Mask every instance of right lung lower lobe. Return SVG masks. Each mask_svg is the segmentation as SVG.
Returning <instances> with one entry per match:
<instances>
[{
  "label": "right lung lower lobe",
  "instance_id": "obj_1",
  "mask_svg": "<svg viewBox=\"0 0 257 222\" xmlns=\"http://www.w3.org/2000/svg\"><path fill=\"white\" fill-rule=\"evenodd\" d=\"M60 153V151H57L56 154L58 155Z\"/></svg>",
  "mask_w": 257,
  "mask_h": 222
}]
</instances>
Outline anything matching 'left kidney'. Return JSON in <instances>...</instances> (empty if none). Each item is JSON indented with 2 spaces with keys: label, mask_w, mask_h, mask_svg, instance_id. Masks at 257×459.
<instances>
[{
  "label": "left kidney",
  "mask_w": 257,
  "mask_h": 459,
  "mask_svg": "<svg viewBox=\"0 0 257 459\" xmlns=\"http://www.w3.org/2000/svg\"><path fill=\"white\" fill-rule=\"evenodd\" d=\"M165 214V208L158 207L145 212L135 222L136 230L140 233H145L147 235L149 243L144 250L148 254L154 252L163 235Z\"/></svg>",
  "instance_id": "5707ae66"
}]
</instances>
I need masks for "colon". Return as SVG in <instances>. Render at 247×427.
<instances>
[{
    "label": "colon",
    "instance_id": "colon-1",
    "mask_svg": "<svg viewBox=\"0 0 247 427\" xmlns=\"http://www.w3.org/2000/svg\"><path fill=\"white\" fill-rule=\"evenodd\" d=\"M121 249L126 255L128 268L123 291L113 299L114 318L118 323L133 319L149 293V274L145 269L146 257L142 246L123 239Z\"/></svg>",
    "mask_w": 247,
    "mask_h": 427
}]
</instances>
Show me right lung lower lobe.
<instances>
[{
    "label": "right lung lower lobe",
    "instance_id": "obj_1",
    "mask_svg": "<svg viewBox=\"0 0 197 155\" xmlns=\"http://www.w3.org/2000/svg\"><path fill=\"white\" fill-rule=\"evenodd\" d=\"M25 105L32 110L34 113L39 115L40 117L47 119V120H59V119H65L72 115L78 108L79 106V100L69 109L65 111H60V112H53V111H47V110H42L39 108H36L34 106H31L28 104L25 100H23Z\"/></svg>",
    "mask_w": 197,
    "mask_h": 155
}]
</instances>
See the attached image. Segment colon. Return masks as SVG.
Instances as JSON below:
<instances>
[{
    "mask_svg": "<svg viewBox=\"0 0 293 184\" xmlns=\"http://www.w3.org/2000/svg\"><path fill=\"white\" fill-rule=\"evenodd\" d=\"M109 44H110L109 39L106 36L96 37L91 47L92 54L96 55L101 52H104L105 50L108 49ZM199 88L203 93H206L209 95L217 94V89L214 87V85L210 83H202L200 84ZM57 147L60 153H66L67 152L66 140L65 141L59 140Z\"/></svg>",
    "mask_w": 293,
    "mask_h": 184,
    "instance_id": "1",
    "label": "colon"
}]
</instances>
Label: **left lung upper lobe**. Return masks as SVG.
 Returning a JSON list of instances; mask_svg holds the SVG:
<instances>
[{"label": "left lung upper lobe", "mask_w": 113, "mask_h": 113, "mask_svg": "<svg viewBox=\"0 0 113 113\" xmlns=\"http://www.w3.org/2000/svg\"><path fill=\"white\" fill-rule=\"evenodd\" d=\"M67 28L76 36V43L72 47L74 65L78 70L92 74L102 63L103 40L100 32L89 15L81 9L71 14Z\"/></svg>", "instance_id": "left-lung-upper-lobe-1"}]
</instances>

----

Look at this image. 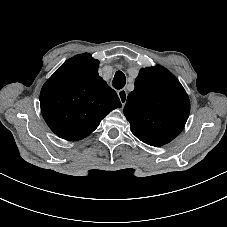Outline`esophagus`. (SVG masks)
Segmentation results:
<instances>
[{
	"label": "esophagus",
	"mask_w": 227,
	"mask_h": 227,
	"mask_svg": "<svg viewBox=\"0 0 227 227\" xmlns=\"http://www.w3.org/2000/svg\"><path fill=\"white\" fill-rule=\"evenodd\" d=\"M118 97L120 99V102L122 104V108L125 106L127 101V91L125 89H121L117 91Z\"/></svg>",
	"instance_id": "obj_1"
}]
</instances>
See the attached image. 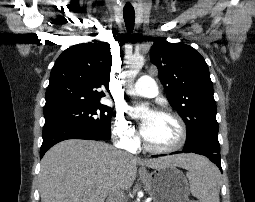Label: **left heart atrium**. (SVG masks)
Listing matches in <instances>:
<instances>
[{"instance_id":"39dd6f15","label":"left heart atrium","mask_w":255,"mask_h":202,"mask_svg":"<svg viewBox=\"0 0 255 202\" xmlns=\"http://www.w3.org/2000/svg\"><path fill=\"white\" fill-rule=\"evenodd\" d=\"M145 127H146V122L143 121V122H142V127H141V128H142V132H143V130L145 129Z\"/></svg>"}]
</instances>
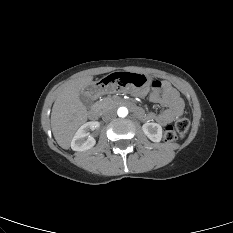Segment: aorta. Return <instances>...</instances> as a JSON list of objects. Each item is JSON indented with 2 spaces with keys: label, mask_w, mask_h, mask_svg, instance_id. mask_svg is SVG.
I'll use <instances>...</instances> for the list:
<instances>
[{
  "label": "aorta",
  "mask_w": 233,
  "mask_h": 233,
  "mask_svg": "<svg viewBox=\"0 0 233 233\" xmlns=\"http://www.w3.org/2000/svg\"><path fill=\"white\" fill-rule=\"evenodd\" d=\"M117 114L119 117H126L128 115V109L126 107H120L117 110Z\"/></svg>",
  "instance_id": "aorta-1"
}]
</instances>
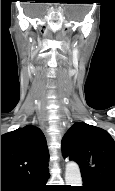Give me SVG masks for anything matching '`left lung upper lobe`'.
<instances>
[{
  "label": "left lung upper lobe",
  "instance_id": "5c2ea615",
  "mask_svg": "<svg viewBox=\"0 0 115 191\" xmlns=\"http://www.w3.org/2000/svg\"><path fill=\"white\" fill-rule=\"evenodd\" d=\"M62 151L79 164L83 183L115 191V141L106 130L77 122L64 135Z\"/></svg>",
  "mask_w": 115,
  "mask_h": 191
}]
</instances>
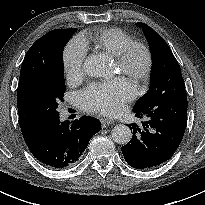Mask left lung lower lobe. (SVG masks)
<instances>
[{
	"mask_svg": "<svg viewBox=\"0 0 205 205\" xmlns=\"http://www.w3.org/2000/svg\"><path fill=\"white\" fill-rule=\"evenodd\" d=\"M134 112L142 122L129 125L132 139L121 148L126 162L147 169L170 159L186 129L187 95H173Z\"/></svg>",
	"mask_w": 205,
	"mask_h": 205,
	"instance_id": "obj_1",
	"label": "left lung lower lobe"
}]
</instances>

----

REQUIRED WORK: Show every line of the records that contains the string "kidney", copying each such line in full.

WRITTEN ANSWER:
Outline anything matching 'left kidney'. Return JSON in <instances>...</instances> (empty if none). Each item is JSON indented with 2 spaces with keys: label, mask_w, mask_h, mask_svg, instance_id. Masks at 257×459.
  "label": "left kidney",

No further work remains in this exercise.